For a second, something like surprise flickered in Tamara Nikolaevna’s eyes. She clearly hadn’t expected resistance, but she quickly composed herself and changed the subject.
After lunch, Oleg went out to smoke on the balcony, and Marina was left alone with her mother-in-law. Tamara Nikolaevna was pouring tea from an expensive porcelain set, her hands moving with practiced grace.
— Marina, — she began, without looking up from the cups. — I see you’re not a stupid girl. So I’ll be blunt. Oleg is my only son. I raised him alone, without a father, and I’ve invested everything in him. He is my life, my pride, my everything. And I won’t let just anyone take him away from me.

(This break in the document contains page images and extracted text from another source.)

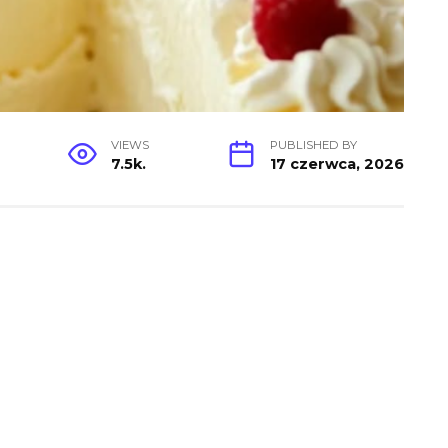
VIEWS
PUBLISHED BY
7.5k.
17 czerwca, 2026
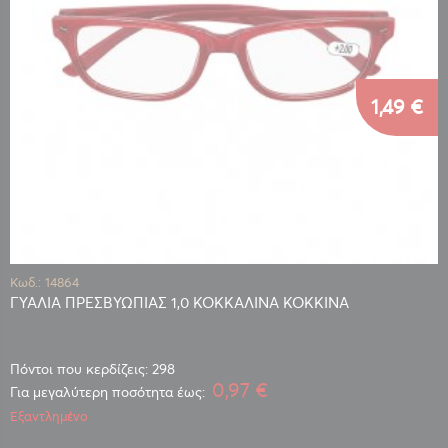
1,49 €
Κωδ.: 14864
ΓΥΑΛΙΑ ΠΡΕΣΒΥΩΠΙΑΣ 1,0 ΚΟΚΚΑΛΙΝΑ ΚΟΚΚΙΝΑ
Πόντοι που κερδίζεις: 298
0,97 €
Για μεγαλύτερη ποσότητα έως:
Εξαντλημένο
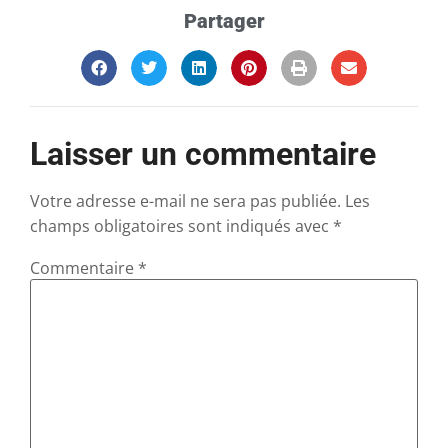
Partager
Laisser un commentaire
Votre adresse e-mail ne sera pas publiée.
Les
champs obligatoires sont indiqués avec
*
Commentaire
*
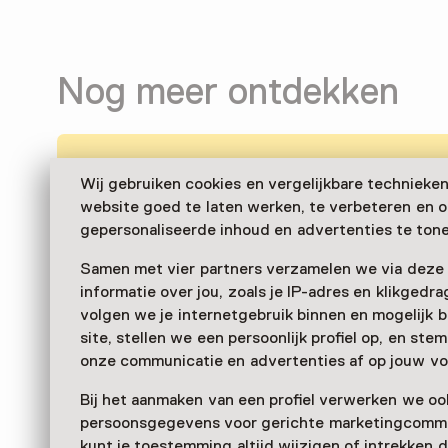
Nog meer ontdekken
Wij gebruiken cookies en vergelijkbare technieke
website goed te laten werken, te verbeteren en 
gepersonaliseerde inhoud en advertenties te tone
Samen met vier partners verzamelen we via deze
informatie over jou, zoals je IP-adres en klikgedr
volgen we je internetgebruik binnen en mogelijk 
site, stellen we een persoonlijk profiel op, en st
onze communicatie en advertenties af op jouw vo
Bij het aanmaken van een profiel verwerken we oo
persoonsgegevens voor gerichte marketingcommu
kunt je toestemming altijd wijzigen of intrekken d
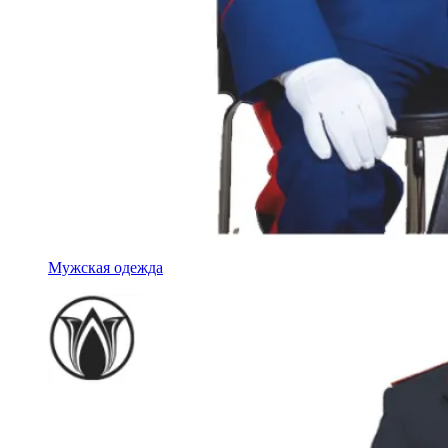
Мужская одежда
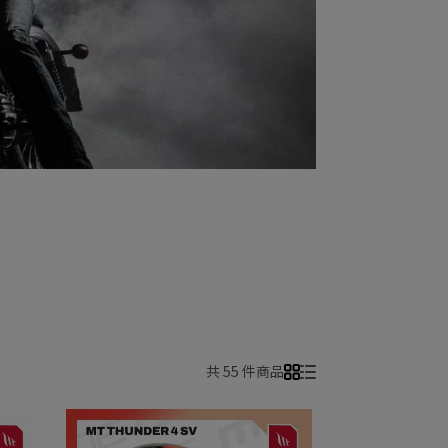
共 55 件商品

— I’m not planning on taking anyone away from anyone, — Marina replied calmly. — I’m planning on being with the man I love.
— Love? — Tamara Nikolaevna finally looked up. There was something cold, serpentine in her eyes. — Girl, don’t make me laugh. What love? You saw a well-off man and decided you’d hit the jackpot? That’s not love. That’s calculation.
Marina slowly put her cup down on the table. Her hands weren’t shaking; she was proud of herself for that.
— You don’t know me, — she said in an even voice, — and you have no right to judge. I love your son. I love him, not his money, not his apartment, not his car. If you can’t understand that, I feel sorry for you.
— Sorry? — the mother-in-law raised an eyebrow. — For me?